Je n’en croyais pas mes yeux. Mon fils ajouta que cette machine avait été conçue grâce aux plans dessinés par sa mère et son frère. Tous deux étaient habitués à cette nature sauvage mais il leur manquait un appareil pour prélever facilement les échantillons les moins accessibles, les observer et les analyser sous toutes leurs coutures. Ma femme et le jumeau de mon fils étaient en effet d’inlassables chercheurs au service de la connaissance et leurs travaux étaient plébiscités par toute la communauté scientifique. Au-delà de leurs travaux de recherche fondamentale, certaines applications avaient pu être découvertes dans le domaine de la pharmacie notamment et avaient permis de soulager des malades pour qui la science n’avait pas encore trouvé de remède. Mon fils s’apprêtait à m’expliquer comment ils avaient trouvé par exemple un remède définitif à toutes les formes de dysfonctionnement neurologique lorsqu’il fut interrompu par un appel du chef de pont : « Capitaine, nos radars indiquent une présence inhabituelle au labo ! ».
Les écrans affichèrent les images observées à distance par les appareils équipés de capteurs à infrarouges et à rayons X. Mon fils confirma la présence de deux silhouettes imprévues à l’extérieur et une à l’intérieur du laboratoire. Il fit aussitôt stopper les machines et zooma au maximum avec le périscope. Malgré la distance on distinguait clairement deux types armés positionnés de chaque côté de la porte. L’image agrandie des radars permit en outre de constater que ma femme et mon fils étaient assis au milieu de la pièce et qu’une personne se tenait debout près d’eux. Le technicien de bord parvint à obtenir l’image de la caméra intérieure et nous pûmes observer la scène depuis un coin en hauteur. Ma femme et mon fils, ligotés sur leurs chaises et bâillonnés, semblaient abattus mais en bonne santé. Ils n’avaient sans doute pas opposé de résistance à leurs agresseurs, ou pas eu le choix. Face à eux, dos à la caméra, une silhouette féminine athlétique était vêtue comme pour une intervention d’un groupe d’élite et déambulait sans que l’on voie son visage. Sa chevelure brune et bouclée frôlait ses épaules et dissimulait même son profil. Mon fils bouillait mais gardait son calme. Il lui semblait connaitre cette femme mais il ne parvenait pas à se souvenir de qui il s’agissait.
Le sonar nous offrit enfin la possibilité d’écouter la conversation :
« - Je vous laisse encore deux heures pour bien réfléchir chers professeurs. A l’issue de ce délai, si vous ne me révélez pas le secret de votre dernière découverte, j’aurai le plaisir de mettre fin à votre carrière en vous offrant une petite poêlée de ce fameux champignon que vous avez débusqué l’année dernière dans les profondeurs extrêmes de la forêt ! » Puis elle lâcha un rire cruel et sortit sur la terrasse.

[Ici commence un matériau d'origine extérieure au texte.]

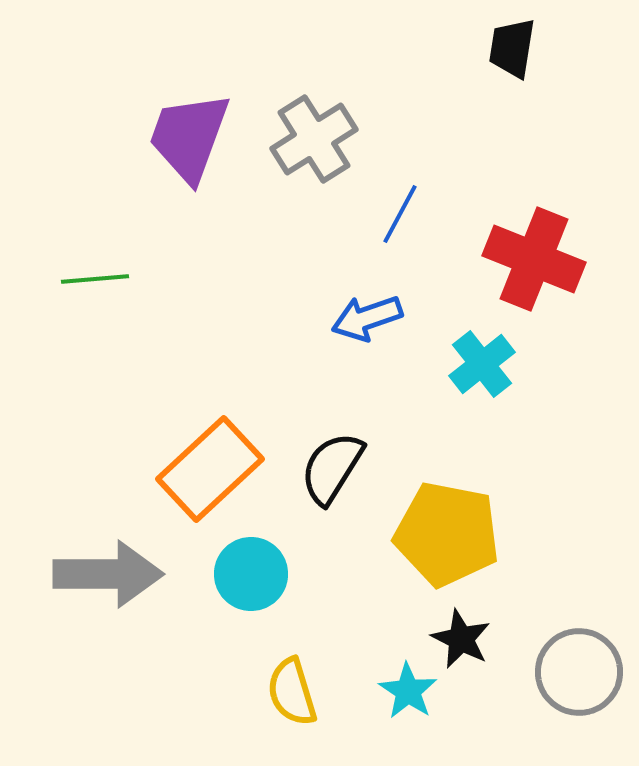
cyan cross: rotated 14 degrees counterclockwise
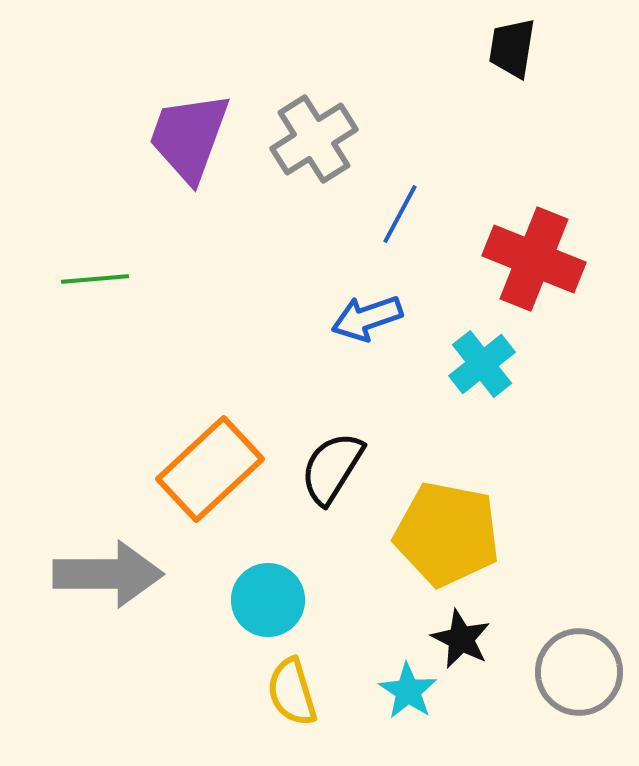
cyan circle: moved 17 px right, 26 px down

« - Ce rire et cette voix… je les connais », chuchota mon fils.
Il resta un moment plongé dans ses pensées puis la mémoire lui revint tout à fait. Cette folle était une ancienne collègue de ma femme qui avait toujours été jalouse de son succès d’après mon fils. Je lui demandais de quel champignon elle parlait.

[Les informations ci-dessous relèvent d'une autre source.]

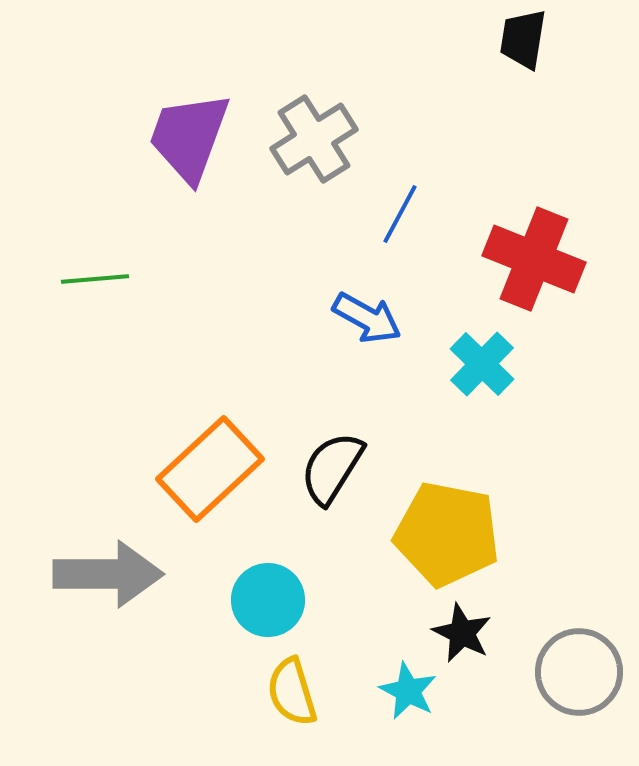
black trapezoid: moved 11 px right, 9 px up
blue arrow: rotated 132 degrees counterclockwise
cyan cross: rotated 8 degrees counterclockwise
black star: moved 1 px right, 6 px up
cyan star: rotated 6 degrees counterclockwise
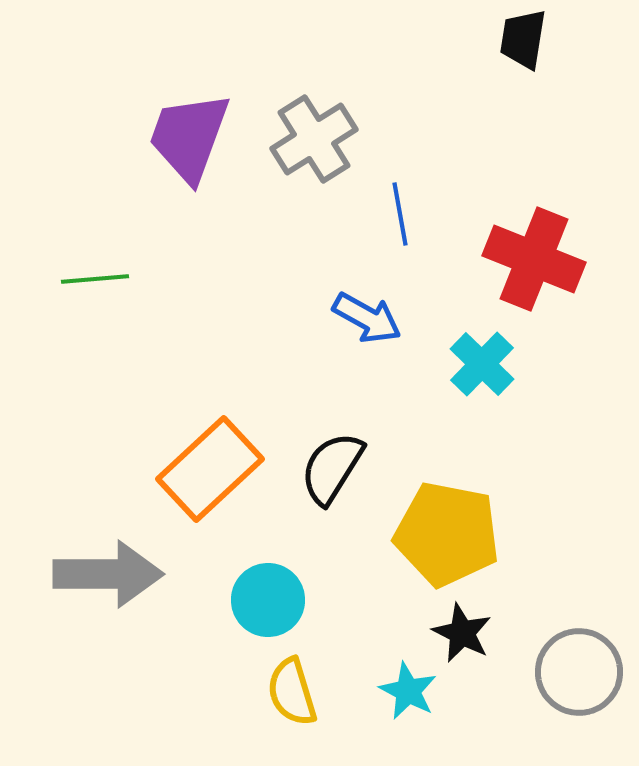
blue line: rotated 38 degrees counterclockwise
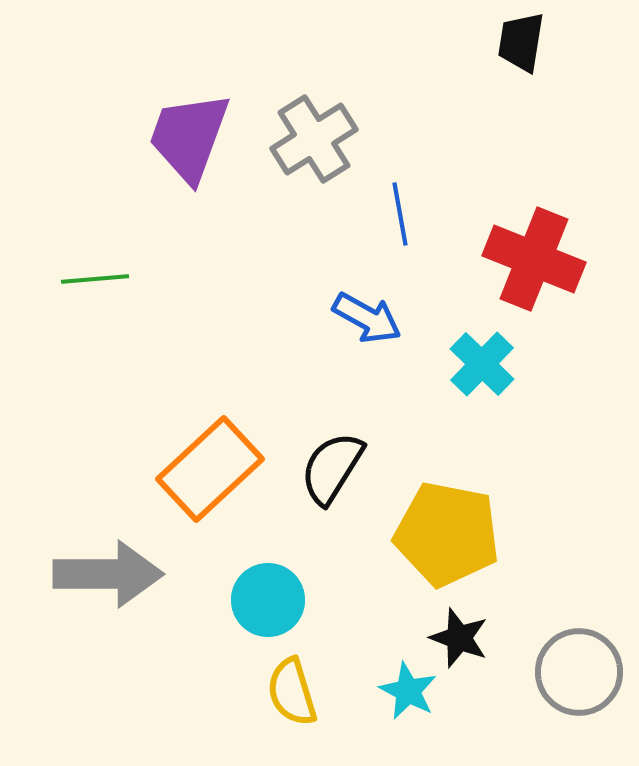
black trapezoid: moved 2 px left, 3 px down
black star: moved 3 px left, 5 px down; rotated 6 degrees counterclockwise
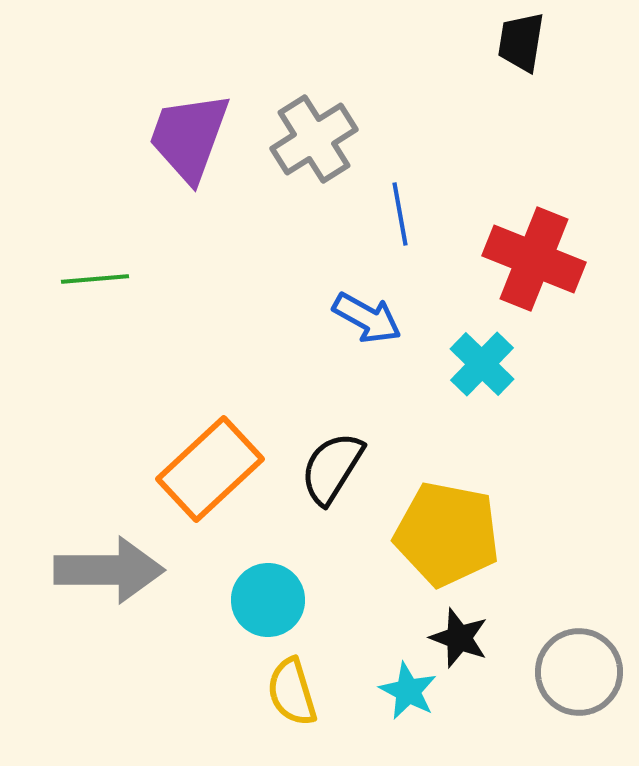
gray arrow: moved 1 px right, 4 px up
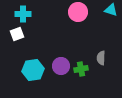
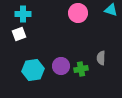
pink circle: moved 1 px down
white square: moved 2 px right
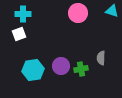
cyan triangle: moved 1 px right, 1 px down
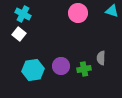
cyan cross: rotated 28 degrees clockwise
white square: rotated 32 degrees counterclockwise
green cross: moved 3 px right
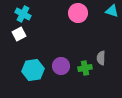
white square: rotated 24 degrees clockwise
green cross: moved 1 px right, 1 px up
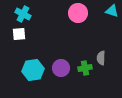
white square: rotated 24 degrees clockwise
purple circle: moved 2 px down
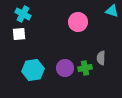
pink circle: moved 9 px down
purple circle: moved 4 px right
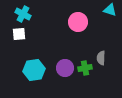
cyan triangle: moved 2 px left, 1 px up
cyan hexagon: moved 1 px right
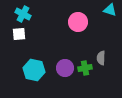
cyan hexagon: rotated 20 degrees clockwise
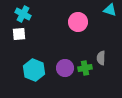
cyan hexagon: rotated 10 degrees clockwise
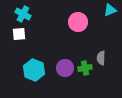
cyan triangle: rotated 40 degrees counterclockwise
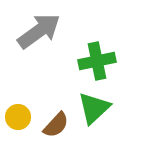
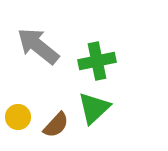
gray arrow: moved 1 px left, 15 px down; rotated 105 degrees counterclockwise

« - Il s’agit d’une espèce que nous avons découverte lors d’une de nos plongées dans les grandes profondeurs l’année dernière. Ce champignon sécrète l’un des poisons les plus violents que nous connaissons. Sa consommation, même en quantité infime, entraine une mort lente, douloureuse et nous ne disposons d’aucun antidote. », acheva-t-il sans plus de commentaire.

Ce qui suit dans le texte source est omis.